To show there are infinitely many distinguishable strings, it suffices to find an infinite sequence of strings w1, w2, ..., wn, ... such that each one is distinguishable from all the others, with respect to the language of your grammar. One way I often approach this is to argue about what the shortest string is that will take each of the strings in our sequence to a string in the language. If you can show that each of the wi has a different shortest string than any of the others, you are done - since two sets cannot be the same if the shortest strings in them have different lengths.

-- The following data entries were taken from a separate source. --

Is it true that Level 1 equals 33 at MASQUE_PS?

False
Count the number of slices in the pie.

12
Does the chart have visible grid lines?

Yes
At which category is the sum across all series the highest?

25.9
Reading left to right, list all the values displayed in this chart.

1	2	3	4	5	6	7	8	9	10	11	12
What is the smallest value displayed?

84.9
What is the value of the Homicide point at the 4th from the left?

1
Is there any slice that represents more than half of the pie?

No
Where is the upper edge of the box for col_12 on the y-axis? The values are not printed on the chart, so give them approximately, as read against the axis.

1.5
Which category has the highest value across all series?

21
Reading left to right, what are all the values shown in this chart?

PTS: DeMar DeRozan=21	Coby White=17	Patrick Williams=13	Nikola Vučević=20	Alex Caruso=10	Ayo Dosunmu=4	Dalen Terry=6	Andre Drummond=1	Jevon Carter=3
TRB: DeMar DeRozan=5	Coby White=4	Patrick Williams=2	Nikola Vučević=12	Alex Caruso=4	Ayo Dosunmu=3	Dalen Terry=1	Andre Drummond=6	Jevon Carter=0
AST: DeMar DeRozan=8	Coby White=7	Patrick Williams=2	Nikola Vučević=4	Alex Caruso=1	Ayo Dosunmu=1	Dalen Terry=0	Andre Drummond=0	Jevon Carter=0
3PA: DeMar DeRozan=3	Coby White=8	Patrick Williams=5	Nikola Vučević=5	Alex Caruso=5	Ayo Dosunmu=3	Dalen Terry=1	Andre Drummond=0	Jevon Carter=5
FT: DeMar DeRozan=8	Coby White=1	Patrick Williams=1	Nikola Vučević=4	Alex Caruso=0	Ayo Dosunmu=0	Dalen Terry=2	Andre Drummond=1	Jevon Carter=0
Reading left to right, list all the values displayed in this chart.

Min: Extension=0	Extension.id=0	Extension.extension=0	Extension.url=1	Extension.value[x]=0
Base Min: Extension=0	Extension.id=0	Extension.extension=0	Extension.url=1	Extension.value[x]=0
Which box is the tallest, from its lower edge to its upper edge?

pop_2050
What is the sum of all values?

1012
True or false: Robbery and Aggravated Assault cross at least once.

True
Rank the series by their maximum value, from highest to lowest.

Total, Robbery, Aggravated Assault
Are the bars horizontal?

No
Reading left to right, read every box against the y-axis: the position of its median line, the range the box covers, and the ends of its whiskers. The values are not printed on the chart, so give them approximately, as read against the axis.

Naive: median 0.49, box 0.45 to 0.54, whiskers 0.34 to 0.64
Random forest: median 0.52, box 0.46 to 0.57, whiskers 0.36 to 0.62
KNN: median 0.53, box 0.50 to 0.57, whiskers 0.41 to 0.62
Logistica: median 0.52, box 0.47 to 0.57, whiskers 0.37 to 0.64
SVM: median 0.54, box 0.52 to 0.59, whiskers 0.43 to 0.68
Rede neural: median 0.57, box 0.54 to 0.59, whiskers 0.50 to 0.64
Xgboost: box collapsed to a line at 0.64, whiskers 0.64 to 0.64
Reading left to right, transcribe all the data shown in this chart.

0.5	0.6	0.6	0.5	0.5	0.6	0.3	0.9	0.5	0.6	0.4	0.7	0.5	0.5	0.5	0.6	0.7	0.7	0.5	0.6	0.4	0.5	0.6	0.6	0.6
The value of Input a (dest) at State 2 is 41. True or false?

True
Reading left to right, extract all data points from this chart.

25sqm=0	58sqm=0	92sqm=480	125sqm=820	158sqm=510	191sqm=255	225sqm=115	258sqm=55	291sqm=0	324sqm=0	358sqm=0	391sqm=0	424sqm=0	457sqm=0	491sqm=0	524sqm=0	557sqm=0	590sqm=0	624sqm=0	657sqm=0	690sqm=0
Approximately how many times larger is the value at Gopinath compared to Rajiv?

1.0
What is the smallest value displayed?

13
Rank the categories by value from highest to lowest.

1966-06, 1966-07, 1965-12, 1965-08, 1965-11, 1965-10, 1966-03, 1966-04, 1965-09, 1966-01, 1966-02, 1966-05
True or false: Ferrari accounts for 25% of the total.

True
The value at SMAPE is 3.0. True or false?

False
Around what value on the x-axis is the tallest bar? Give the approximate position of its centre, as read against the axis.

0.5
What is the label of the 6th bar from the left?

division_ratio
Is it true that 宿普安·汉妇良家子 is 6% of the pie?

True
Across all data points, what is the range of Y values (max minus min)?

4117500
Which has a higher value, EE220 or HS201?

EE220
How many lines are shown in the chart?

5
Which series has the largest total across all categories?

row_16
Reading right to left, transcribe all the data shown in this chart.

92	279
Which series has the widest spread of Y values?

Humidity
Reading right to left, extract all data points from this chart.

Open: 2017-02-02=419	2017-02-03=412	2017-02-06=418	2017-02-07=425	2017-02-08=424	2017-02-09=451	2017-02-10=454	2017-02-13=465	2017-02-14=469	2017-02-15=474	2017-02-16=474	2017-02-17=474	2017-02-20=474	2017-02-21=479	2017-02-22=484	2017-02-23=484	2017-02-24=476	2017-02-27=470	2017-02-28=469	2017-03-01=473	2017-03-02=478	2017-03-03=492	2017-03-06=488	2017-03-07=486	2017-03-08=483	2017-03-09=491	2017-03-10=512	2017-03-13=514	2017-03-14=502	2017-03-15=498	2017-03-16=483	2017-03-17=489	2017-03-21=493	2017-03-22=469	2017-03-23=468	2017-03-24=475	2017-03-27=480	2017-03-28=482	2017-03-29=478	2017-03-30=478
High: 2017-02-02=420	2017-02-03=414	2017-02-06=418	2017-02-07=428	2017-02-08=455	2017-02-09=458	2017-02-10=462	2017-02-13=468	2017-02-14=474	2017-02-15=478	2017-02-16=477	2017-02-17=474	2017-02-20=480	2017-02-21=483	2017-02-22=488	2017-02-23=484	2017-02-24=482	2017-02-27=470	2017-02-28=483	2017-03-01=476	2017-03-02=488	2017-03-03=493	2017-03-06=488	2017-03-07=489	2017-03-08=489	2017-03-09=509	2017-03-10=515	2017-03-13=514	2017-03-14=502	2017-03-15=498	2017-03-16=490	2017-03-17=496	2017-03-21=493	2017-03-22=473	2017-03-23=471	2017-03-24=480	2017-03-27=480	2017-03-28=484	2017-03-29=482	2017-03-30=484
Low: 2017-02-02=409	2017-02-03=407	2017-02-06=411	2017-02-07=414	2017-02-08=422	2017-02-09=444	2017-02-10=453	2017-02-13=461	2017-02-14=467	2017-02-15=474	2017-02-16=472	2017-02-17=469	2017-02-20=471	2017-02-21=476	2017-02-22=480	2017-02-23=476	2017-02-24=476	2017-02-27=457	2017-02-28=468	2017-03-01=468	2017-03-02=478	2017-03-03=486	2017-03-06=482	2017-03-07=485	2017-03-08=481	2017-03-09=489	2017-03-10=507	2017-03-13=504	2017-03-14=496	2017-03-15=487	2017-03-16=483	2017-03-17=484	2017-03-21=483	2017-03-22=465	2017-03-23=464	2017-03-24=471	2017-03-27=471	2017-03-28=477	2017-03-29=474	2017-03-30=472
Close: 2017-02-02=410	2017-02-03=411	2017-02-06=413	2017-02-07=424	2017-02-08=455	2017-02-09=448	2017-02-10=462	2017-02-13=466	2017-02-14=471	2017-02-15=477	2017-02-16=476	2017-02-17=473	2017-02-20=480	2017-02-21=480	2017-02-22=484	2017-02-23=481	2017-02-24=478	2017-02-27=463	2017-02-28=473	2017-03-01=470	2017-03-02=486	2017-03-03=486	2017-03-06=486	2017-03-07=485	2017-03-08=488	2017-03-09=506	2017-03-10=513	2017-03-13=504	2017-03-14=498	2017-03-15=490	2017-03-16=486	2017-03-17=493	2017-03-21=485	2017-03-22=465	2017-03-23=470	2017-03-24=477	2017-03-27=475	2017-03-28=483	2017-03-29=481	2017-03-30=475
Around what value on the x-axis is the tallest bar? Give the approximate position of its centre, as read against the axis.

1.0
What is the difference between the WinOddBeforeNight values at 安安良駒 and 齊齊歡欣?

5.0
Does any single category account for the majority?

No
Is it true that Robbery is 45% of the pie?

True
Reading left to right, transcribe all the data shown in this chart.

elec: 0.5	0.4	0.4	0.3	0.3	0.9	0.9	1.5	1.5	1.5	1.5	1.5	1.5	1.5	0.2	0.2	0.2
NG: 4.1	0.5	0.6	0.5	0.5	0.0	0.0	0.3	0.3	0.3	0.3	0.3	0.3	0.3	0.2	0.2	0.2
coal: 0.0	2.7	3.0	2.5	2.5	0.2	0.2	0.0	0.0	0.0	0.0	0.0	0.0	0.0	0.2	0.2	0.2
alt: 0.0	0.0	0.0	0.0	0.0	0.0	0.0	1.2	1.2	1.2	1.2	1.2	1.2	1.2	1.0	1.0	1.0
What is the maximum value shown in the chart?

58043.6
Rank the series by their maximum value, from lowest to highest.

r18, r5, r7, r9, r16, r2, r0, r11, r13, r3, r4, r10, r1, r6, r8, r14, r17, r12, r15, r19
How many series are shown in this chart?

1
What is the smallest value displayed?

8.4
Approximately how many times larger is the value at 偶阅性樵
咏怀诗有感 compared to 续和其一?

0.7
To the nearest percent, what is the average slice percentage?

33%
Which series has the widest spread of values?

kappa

To find a suitable sequence, we can look at your grammar and look for rules that seem non-regular. E -> EAE and E -> (E) both seem problematic. My gut feeling is that because E -> (E) is simpler (it involves fewer nonterminal symbols) it will be easier to work with. Let's define a sequence of words w1, w2, ..., wn, ... that exploits this production to get strings that are distinguishable. If this production is used over and over again, and then E -> Id is used, you get strings of the form (^n id )^n, where the parentheses are matched. This is important - regular languages can't do this. We show this using Myhill-Nerode as follows:

Assume the language is regular. Then by Myhill-Nerode, the number of states in a minimal DFA is the number of equivalence classes over the indistinguishability relation with respect to the language. Consider the infinite sequence of strings (, ((, ..., (^n, ... The shortest strings that can be appended to each of these to get a string in the language are Id), Id)), ..., Id)^n, ..., of lengths 3, 4, ..., n+2, ... This means that each of the strings is distinguishable from every other one, so there are infinitely many equivalence classes. This is a contradiction, so the assumption the language was regular was wrong.